==== RECORDS TO PROCESS
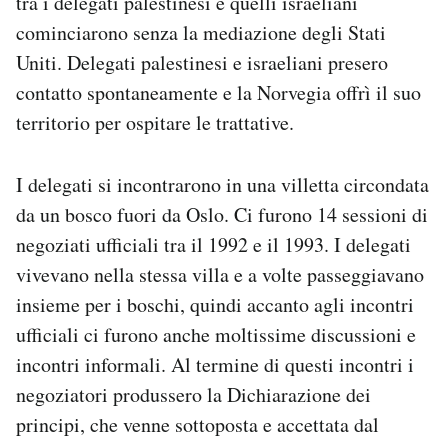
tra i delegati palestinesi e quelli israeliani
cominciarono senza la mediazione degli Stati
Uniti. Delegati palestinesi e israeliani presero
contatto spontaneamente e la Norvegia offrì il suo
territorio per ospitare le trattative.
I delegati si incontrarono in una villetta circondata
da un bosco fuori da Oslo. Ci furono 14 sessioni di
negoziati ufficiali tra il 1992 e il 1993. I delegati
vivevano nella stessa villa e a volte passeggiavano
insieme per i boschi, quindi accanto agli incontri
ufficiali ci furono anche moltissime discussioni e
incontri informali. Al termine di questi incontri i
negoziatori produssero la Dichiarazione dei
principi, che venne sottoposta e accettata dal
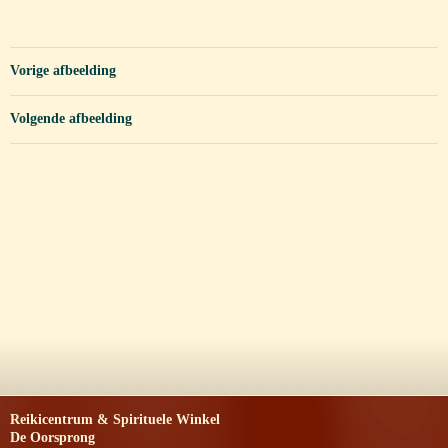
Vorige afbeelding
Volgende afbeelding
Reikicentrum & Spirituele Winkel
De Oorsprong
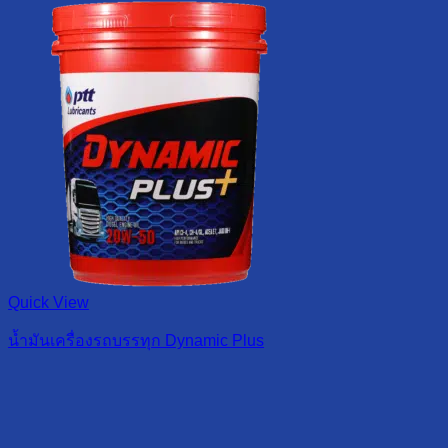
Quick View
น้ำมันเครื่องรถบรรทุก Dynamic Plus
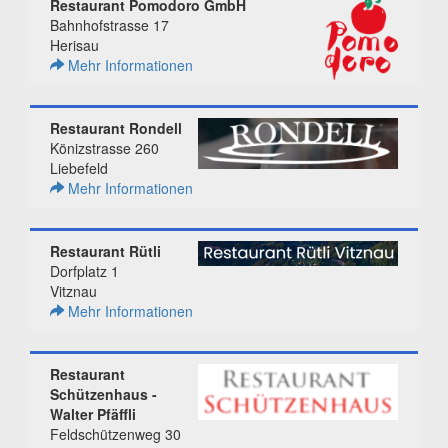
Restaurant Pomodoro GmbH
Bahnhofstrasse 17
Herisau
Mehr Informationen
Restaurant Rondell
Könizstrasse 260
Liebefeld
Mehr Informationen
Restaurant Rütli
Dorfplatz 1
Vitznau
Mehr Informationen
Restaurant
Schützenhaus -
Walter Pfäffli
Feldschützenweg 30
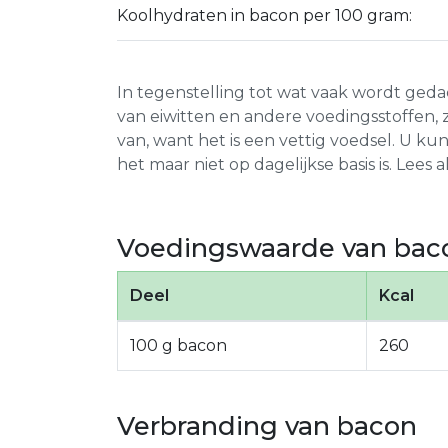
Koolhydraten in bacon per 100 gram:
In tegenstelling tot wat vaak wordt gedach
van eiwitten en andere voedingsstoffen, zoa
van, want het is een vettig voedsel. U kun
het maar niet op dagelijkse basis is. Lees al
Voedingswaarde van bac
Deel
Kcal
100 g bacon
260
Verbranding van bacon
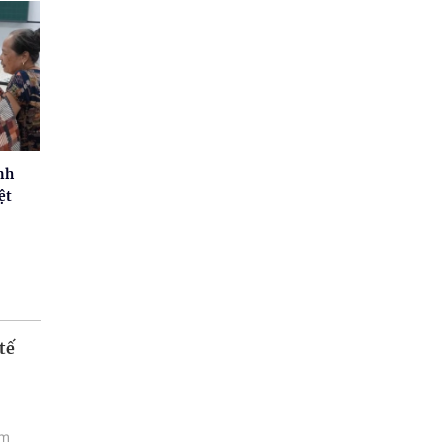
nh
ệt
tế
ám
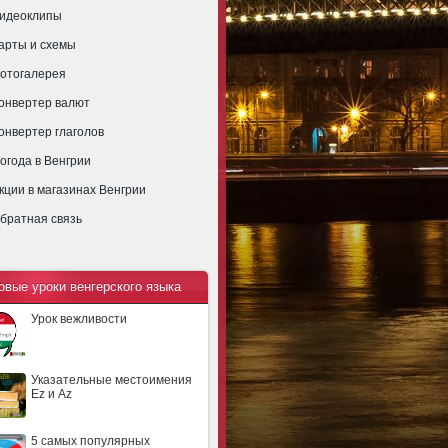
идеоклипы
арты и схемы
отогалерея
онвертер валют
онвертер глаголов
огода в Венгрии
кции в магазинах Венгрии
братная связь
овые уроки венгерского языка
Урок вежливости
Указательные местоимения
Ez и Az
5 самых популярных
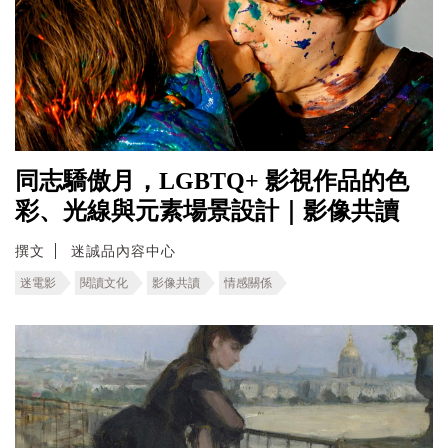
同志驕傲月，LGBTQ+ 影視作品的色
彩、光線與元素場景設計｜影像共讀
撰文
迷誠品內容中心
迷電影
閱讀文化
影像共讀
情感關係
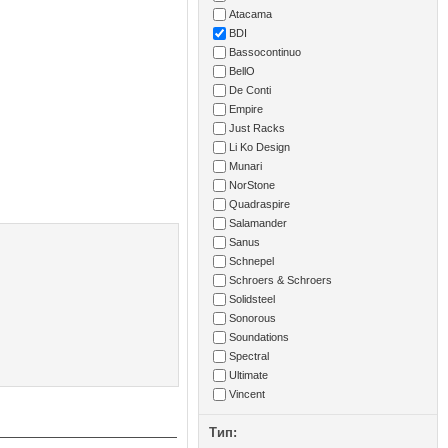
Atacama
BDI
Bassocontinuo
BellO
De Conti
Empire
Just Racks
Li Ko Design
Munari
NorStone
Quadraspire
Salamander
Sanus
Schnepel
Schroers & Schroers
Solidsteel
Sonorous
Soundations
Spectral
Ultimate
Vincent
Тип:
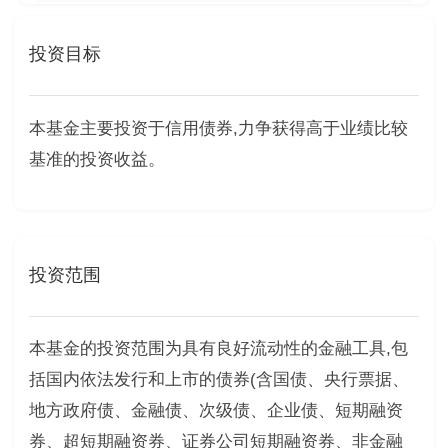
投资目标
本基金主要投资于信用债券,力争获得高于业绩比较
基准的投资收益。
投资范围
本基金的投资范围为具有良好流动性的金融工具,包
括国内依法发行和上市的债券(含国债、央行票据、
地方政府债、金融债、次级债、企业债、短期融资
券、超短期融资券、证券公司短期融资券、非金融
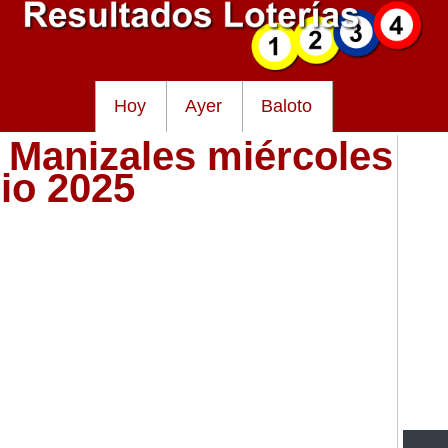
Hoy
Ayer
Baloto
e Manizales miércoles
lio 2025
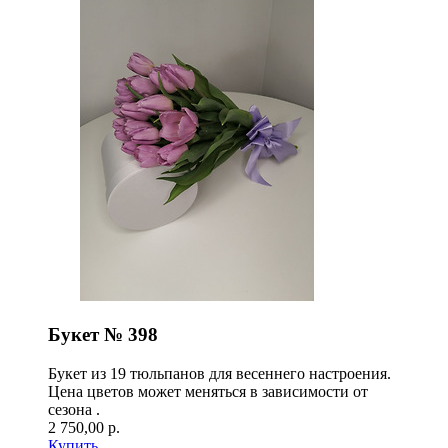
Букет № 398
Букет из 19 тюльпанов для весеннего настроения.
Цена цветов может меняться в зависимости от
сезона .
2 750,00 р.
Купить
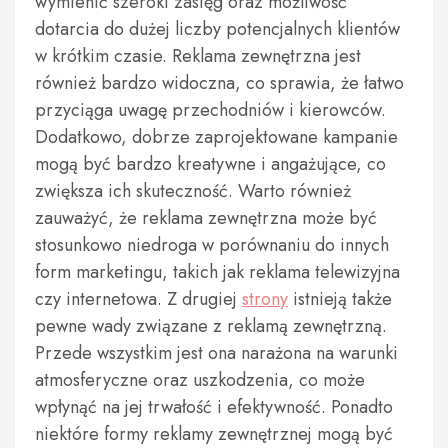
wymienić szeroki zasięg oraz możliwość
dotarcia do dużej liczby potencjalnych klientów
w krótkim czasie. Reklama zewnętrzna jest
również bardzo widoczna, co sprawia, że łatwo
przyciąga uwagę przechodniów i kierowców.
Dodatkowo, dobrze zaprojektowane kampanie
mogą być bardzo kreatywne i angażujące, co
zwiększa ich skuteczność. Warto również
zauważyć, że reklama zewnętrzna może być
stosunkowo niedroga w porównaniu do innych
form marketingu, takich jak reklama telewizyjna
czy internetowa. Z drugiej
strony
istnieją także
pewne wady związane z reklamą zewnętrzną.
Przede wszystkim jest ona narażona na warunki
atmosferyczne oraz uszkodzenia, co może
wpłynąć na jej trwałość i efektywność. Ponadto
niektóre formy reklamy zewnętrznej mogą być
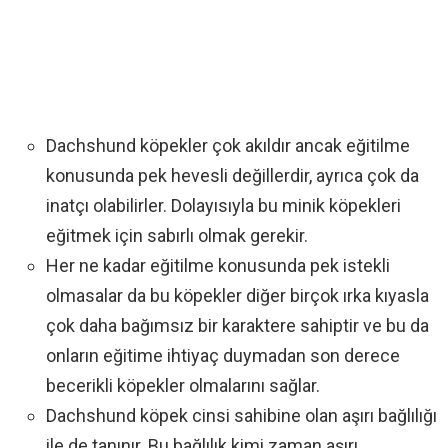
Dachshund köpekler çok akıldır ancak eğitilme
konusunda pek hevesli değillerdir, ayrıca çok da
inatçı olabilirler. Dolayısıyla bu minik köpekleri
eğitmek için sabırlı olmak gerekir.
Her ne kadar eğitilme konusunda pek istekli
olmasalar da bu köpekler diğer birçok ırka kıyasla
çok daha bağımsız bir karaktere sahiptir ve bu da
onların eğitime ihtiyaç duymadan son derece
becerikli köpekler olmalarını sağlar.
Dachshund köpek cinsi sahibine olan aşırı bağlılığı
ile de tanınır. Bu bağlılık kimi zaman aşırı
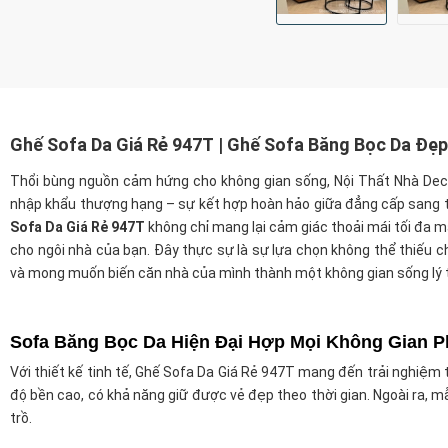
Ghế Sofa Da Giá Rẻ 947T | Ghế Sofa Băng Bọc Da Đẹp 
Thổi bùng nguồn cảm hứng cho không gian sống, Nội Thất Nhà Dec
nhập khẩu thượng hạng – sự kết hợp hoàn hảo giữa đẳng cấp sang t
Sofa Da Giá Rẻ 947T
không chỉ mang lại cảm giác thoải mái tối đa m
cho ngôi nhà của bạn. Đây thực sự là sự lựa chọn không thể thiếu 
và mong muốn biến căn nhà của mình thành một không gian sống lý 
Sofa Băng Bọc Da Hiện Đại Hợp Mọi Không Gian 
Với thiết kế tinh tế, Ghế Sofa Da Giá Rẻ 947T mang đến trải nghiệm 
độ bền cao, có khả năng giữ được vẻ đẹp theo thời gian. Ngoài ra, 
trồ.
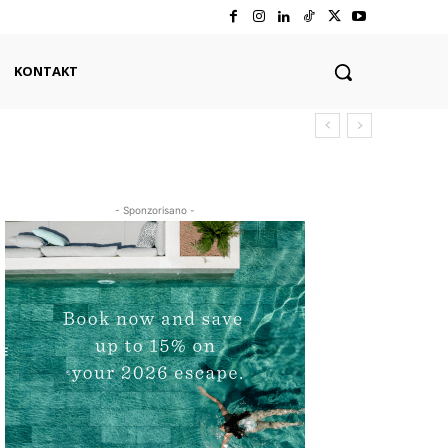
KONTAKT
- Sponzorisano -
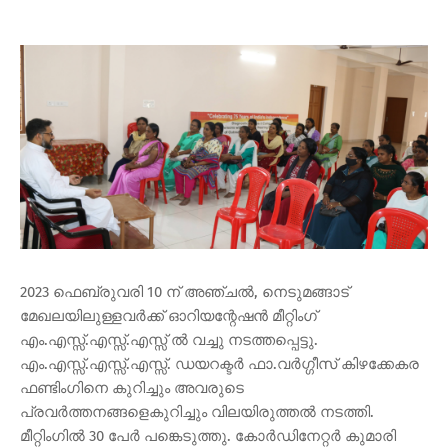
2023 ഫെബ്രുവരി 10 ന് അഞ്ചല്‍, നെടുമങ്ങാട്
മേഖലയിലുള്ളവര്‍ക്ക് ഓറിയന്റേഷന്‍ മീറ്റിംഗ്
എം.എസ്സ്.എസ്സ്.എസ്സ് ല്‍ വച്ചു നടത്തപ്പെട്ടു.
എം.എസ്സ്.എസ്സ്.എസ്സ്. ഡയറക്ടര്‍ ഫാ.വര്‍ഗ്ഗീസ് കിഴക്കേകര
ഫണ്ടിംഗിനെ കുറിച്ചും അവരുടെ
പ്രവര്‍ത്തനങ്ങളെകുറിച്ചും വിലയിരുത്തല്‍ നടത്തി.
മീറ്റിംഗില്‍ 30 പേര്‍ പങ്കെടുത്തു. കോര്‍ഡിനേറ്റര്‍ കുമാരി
========
*TASK GOAL*. Say how many lines in the records hold the string "eğitilme", please, and add no other words.

*ANSWER TO THE PROBLEM*. 2